### DATA PROVIDED
□ □ □

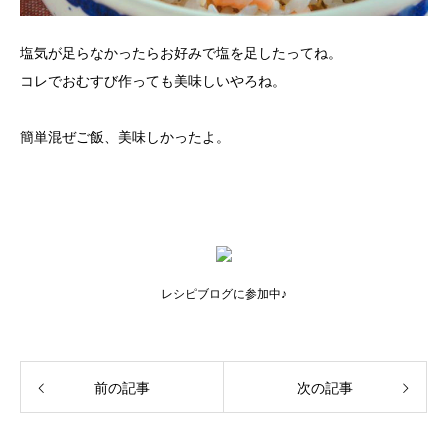
塩気が足らなかったらお好みで塩を足したってね。
コレでおむすび作っても美味しいやろね。
簡単混ぜご飯、美味しかったよ。
レシピブログに参加中♪
前の記事
次の記事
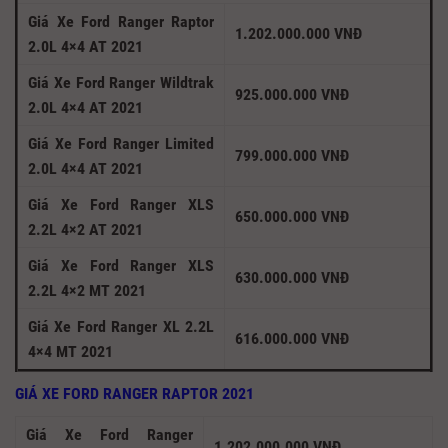
Giá Xe Ford Ranger Raptor
1.202.000.000 VNĐ
2.0L 4×4 AT 2021
Giá Xe Ford Ranger Wildtrak
925.000.000 VNĐ
2.0L 4×4 AT 2021
Giá Xe Ford Ranger Limited
799.000.000 VNĐ
2.0L 4×4 AT 2021
Giá Xe Ford Ranger XLS
650.000.000 VNĐ
2.2L 4×2 AT 2021
Giá Xe Ford Ranger XLS
630.000.000 VNĐ
2.2L 4×2 MT 2021
Giá Xe Ford Ranger XL 2.2L
616.000.000 VNĐ
4×4 MT 2021
GIÁ XE FORD RANGER RAPTOR 2021
Giá Xe Ford Ranger
1.202.000.000 VNĐ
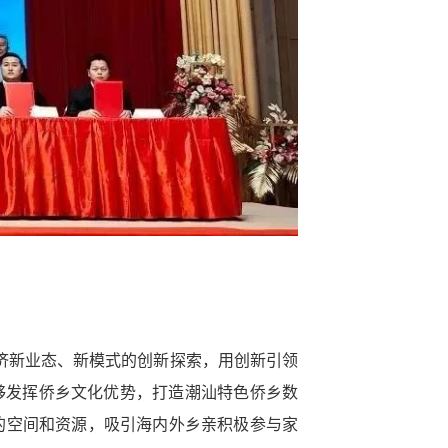
济新业态、新模式的创新探索，用创新引领
够发挥侨乡文化优势，打造潮汕特色侨乡数
的空间和资源，吸引海内外乡亲积极参与家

□ □ □

### WHAT THE TASK ASKS
Without the pictures, write out the whole listing exactly as it appears.

### TASK RESPONSE
塩気が足らなかったらお好みで塩を足したってね。
コレでおむすび作っても美味しいやろね。
簡単混ぜご飯、美味しかったよ。
レシピブログに参加中♪
前の記事
次の記事
Giá Xe Ford Ranger Raptor
1.202.000.000 VNĐ
2.0L 4×4 AT 2021
Giá Xe Ford Ranger Wildtrak
925.000.000 VNĐ
2.0L 4×4 AT 2021
Giá Xe Ford Ranger Limited
799.000.000 VNĐ
2.0L 4×4 AT 2021
Giá Xe Ford Ranger XLS
650.000.000 VNĐ
2.2L 4×2 AT 2021
Giá Xe Ford Ranger XLS
630.000.000 VNĐ
2.2L 4×2 MT 2021
Giá Xe Ford Ranger XL 2.2L
616.000.000 VNĐ
4×4 MT 2021
GIÁ XE FORD RANGER RAPTOR 2021
Giá Xe Ford Ranger
1.202.000.000 VNĐ
济新业态、新模式的创新探索，用创新引领
够发挥侨乡文化优势，打造潮汕特色侨乡数
的空间和资源，吸引海内外乡亲积极参与家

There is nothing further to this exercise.